Tagged KD27

Natural Morning Sickness Remedies: DIY Acupuncture / Acupressure

As an acupuncturist, it probably comes as no surprise that I would recommend acupuncture as the perfect remedy for morning sickness. I’ve been using acupuncture to treat nausea and vomiting for years and there are many good points that can be used for that purpose.

One point that’s commonly recommended for morning sickness is called P6 (or Neiguan) and is located a couple of inches above the wrist on the inside of the arm. Many people even recommend Sea-Bands for morning sickness which are bands made to combat motion sickness and are designed to stimulate this point.

While P6 is a great all-purpose point for nausea, it’s not the best choice for morning sickness specifically.┬áThere is another point called KD27 (or Shufu) that is a much better (if lesser known) option. This is the point I credit with keeping me sane during my first trimester… While it didn’t completely eliminate my nausea, wearing tacks designed to constantly stimulate this point kept my discomfort to a minimum and relegated my morning sickness to the evening hours, allowing me to work comfortably all day. If I took the tacks off for too long, I’d be hit with all day queasiness that would make me want to curl up in bed all day and hide.

While I strongly recommend seeing an acupuncturist to locate this point properly (see www.POCAcoop.com to find a low-cost community acupuncture clinic near you), you can locate and stimulate these points on your own if that’s not a possibility.

How to locate KD27:
To locate the point, stand in front of a mirror and locate your clavicle (the horizontal bone that runs along the top of your chest and connects your breastplate to the top of your shoulders). Feel along the top of the clavicle toward the center of your chest until you feel the place where the clavicle meets the breastbone on each side. Now move your fingers down and slightly outward until you feel a slight indentation where the bottom of your clavicle meets the breastbone. Press around in this area until you find a a point that is more sensitive than the rest of this area. The sensitive point in this indentation is KD27.

How to stimulate Kd27:
There are several ways to stimulate this acupuncture point.
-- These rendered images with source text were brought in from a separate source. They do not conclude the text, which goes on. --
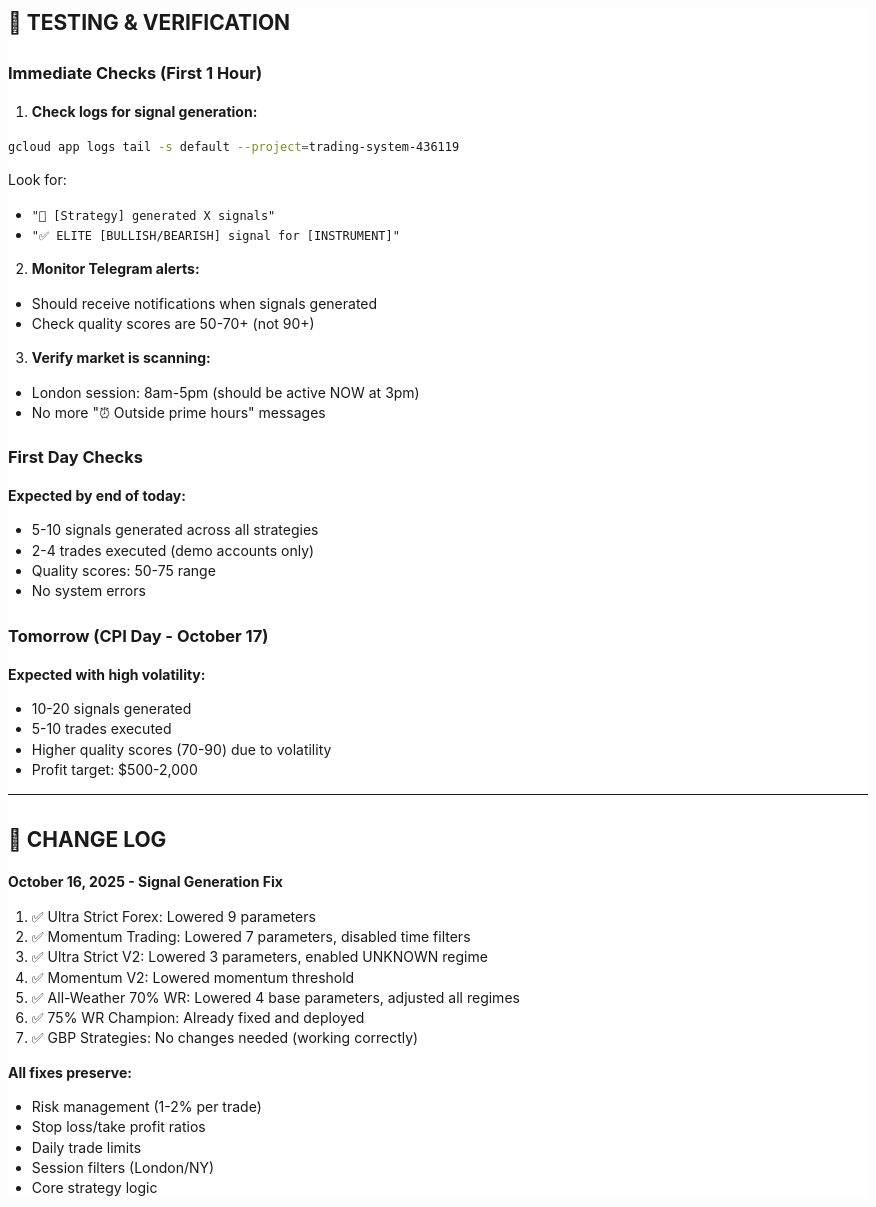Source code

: 
## 🧪 TESTING & VERIFICATION

### Immediate Checks (First 1 Hour)

1. **Check logs for signal generation:**
```bash
gcloud app logs tail -s default --project=trading-system-436119
```

Look for:
- `"🎯 [Strategy] generated X signals"`
- `"✅ ELITE [BULLISH/BEARISH] signal for [INSTRUMENT]"`

2. **Monitor Telegram alerts:**
- Should receive notifications when signals generated
- Check quality scores are 50-70+ (not 90+)

3. **Verify market is scanning:**
- London session: 8am-5pm (should be active NOW at 3pm)
- No more "⏰ Outside prime hours" messages

### First Day Checks

**Expected by end of today:**
- 5-10 signals generated across all strategies
- 2-4 trades executed (demo accounts only)
- Quality scores: 50-75 range
- No system errors

### Tomorrow (CPI Day - October 17)

**Expected with high volatility:**
- 10-20 signals generated
- 5-10 trades executed
- Higher quality scores (70-90) due to volatility
- Profit target: $500-2,000

---

## 📝 CHANGE LOG

**October 16, 2025 - Signal Generation Fix**

1. ✅ Ultra Strict Forex: Lowered 9 parameters
2. ✅ Momentum Trading: Lowered 7 parameters, disabled time filters
3. ✅ Ultra Strict V2: Lowered 3 parameters, enabled UNKNOWN regime
4. ✅ Momentum V2: Lowered momentum threshold
5. ✅ All-Weather 70% WR: Lowered 4 base parameters, adjusted all regimes
6. ✅ 75% WR Champion: Already fixed and deployed
7. ✅ GBP Strategies: No changes needed (working correctly)

**All fixes preserve:**
- Risk management (1-2% per trade)
- Stop loss/take profit ratios
- Daily trade limits
- Session filters (London/NY)
- Core strategy logic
First, you can use basic acupressure techniques. When feeling nauseated, locate this point and use the tip of your index finger to rub it firmly, using a small circular motion. You can also press on the point, applying firm pressure for at least 30 to 45 seconds. Acupressure at this point may help relieve acute nausea, but will probably not do much to prevent feelings of morning sickness unless you are stimulating this point constantly throughout the day.

The next most effective technique is to apply seeds or beads that will keep constant pressure on the points. These seeds (commonly called “ear seeds” since they’re often used to stimulate points on the ear) are available through acupuncturists, or they can be ordered on Amazon. Traditionally the seeds used by acupuncturists are from the vaccaria plant and are attached to a paper or woven adhesive backing, similar to a band-aid. Some acupuncturists now use beads made of gold, silver, or even magnets instead of vaccaria seeds, although I prefer the traditional seeds myself. These seeds can be applied to KD27 and worn for extended periods, then replaced when the adhesive backing comes loose from the skin.

The third option, which is by far the most effective, is using tiny acupuncture tacks that pierce the skin and can also be worn long term. Similar to vaccaria seeds, the needles are attached to an adhesive backing and can be replaced when the adhesive starts to lose its stickiness. Although I highly recommend having tacks initially placed by an acupuncturist (you can replace them yourself after your initial treatment), they are also readily available on Amazon.

You may feel a small pinch when the tacks are first applied, but they are completely painless once in place. Although infection at the needling site is extremely uncommon (I’ve never seen an infection from acupuncture needles or tacks during my ten years in practice), the skin should be wiped clean with alcohol to remove bacteria before inserting the tacks.

Each of these methods can be used continuously until morning sickness begins to subside, usually around 12 to 14 weeks.